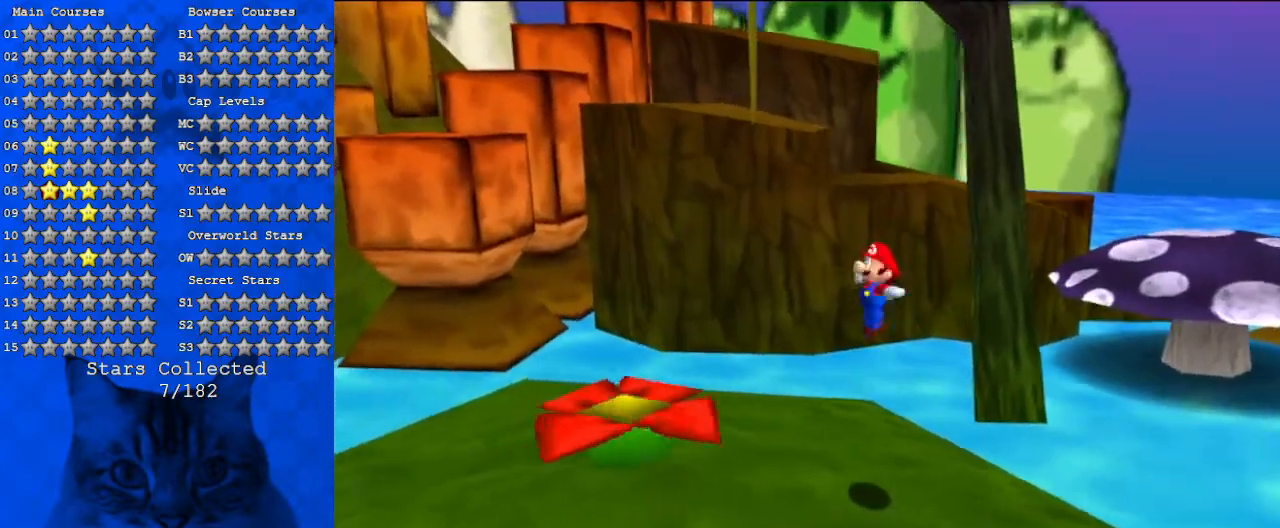
{"keys": ["left", "shift"], "events": [[67, "a", "up"], [100, "left", "up"], [267, "down", "up"], [300, "left", "down"]]}
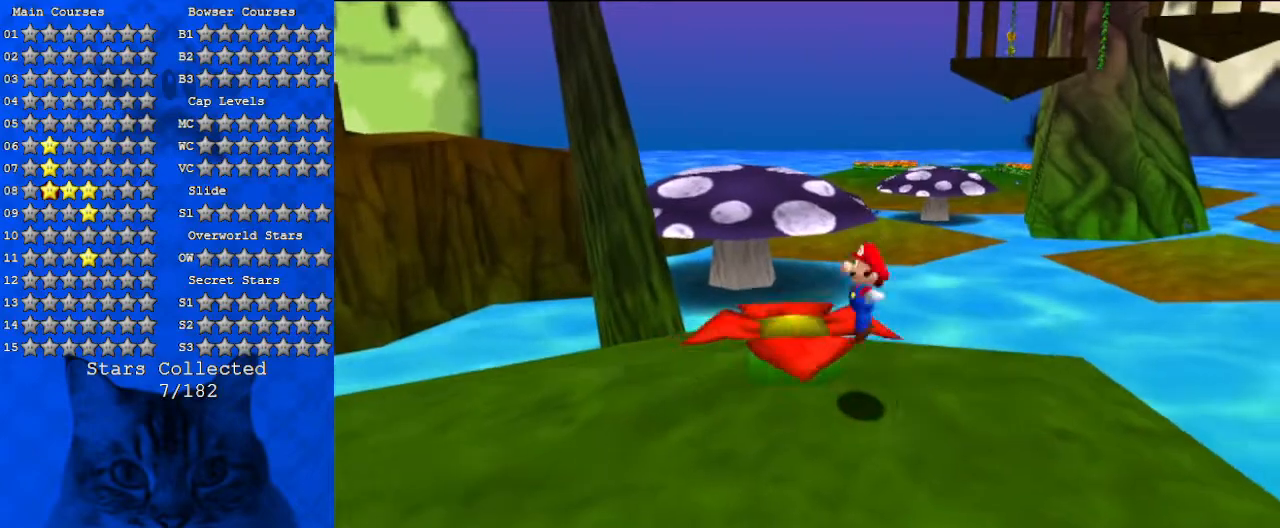
{"keys": ["up"], "events": [[67, "down", "down"], [67, "left", "up"], [133, "right", "down"], [300, "down", "up"], [300, "right", "up"], [467, "up", "down"], [500, "shift", "up"]]}
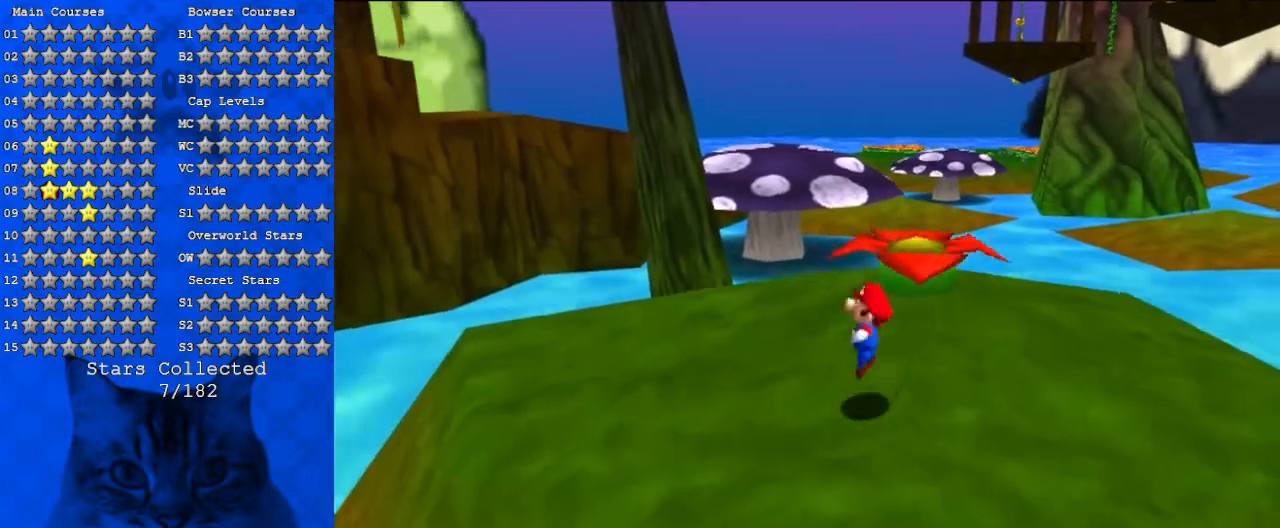
{"keys": ["up"], "events": []}
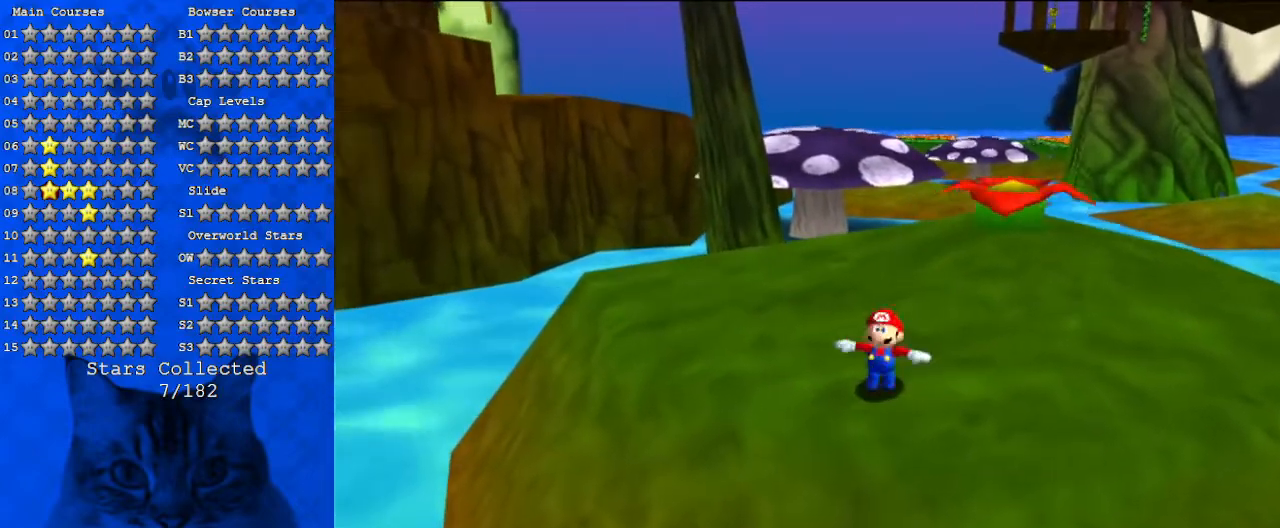
{"keys": ["up"], "events": [[133, "a", "down"], [333, "a", "up"]]}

################

Using only the data above, copy out the lines that include the word "shift".

Answer for this exercise ▸
{"keys": ["left", "shift"], "events": [[67, "a", "up"], [100, "left", "up"], [267, "down", "up"], [300, "left", "down"]]}
{"keys": ["up"], "events": [[67, "down", "down"], [67, "left", "up"], [133, "right", "down"], [300, "down", "up"], [300, "right", "up"], [467, "up", "down"], [500, "shift", "up"]]}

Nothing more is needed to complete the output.